* **The problem**
Copy out each line below that has the word "works" in it.

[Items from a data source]
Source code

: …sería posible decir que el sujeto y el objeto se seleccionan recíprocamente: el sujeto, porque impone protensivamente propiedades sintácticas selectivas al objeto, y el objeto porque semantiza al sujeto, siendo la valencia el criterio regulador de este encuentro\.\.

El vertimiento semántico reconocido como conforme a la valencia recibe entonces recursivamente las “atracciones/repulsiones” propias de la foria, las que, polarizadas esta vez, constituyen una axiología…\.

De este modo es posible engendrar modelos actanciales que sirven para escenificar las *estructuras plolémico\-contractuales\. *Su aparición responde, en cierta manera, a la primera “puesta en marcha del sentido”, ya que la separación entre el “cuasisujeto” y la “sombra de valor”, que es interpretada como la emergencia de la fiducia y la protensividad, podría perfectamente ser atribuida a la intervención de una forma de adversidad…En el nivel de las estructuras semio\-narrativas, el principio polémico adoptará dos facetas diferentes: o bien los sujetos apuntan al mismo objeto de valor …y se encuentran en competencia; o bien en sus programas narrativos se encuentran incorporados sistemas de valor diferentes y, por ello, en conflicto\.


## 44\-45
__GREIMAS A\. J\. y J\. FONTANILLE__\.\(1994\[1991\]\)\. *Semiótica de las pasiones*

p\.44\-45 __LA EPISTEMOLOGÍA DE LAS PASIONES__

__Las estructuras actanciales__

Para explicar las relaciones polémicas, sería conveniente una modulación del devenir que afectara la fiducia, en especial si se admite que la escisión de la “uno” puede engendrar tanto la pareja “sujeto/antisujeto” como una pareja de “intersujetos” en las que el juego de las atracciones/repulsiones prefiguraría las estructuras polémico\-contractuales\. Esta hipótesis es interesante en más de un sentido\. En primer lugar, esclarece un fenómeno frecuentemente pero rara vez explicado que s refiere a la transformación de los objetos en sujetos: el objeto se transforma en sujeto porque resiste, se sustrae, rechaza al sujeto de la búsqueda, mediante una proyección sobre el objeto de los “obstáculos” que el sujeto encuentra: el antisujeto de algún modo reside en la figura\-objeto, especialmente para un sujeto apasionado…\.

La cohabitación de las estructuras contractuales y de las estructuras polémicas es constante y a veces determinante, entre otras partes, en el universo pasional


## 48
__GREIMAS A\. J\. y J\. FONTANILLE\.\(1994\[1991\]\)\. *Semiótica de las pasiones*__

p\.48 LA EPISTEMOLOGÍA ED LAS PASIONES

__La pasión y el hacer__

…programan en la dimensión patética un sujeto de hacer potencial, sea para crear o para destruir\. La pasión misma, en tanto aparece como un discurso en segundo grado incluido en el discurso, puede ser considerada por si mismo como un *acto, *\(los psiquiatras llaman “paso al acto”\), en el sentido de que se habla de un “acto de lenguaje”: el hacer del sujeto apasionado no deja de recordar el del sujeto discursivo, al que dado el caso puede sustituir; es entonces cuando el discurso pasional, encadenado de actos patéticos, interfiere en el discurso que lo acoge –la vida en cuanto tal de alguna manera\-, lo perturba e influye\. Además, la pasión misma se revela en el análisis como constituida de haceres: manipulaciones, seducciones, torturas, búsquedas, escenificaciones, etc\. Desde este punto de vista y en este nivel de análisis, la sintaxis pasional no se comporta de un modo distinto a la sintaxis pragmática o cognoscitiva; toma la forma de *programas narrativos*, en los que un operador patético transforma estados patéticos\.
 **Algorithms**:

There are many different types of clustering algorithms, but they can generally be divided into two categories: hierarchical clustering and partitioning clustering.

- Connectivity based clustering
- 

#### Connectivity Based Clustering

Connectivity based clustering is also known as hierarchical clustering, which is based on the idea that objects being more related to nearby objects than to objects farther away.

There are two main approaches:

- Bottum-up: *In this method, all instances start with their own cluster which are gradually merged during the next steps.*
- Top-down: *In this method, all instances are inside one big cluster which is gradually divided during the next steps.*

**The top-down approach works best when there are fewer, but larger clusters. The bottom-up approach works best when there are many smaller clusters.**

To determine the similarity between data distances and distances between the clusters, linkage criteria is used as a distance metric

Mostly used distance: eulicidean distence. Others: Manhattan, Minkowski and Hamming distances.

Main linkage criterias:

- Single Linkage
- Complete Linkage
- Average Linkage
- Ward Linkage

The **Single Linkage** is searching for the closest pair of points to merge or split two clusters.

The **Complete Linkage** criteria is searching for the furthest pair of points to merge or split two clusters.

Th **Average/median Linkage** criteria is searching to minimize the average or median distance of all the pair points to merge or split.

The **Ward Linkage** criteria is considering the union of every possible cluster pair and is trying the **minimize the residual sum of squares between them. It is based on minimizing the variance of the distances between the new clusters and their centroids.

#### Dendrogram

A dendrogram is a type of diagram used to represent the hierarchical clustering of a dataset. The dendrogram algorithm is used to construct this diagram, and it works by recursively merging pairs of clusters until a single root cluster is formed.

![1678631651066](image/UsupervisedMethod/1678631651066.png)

* **Problem solution**
**The top-down approach works best when there are fewer, but larger clusters. The bottom-up approach works best when there are many smaller clusters.**
A dendrogram is a type of diagram used to represent the hierarchical clustering of a dataset. The dendrogram algorithm is used to construct this diagram, and it works by recursively merging pairs of clusters until a single root cluster is formed.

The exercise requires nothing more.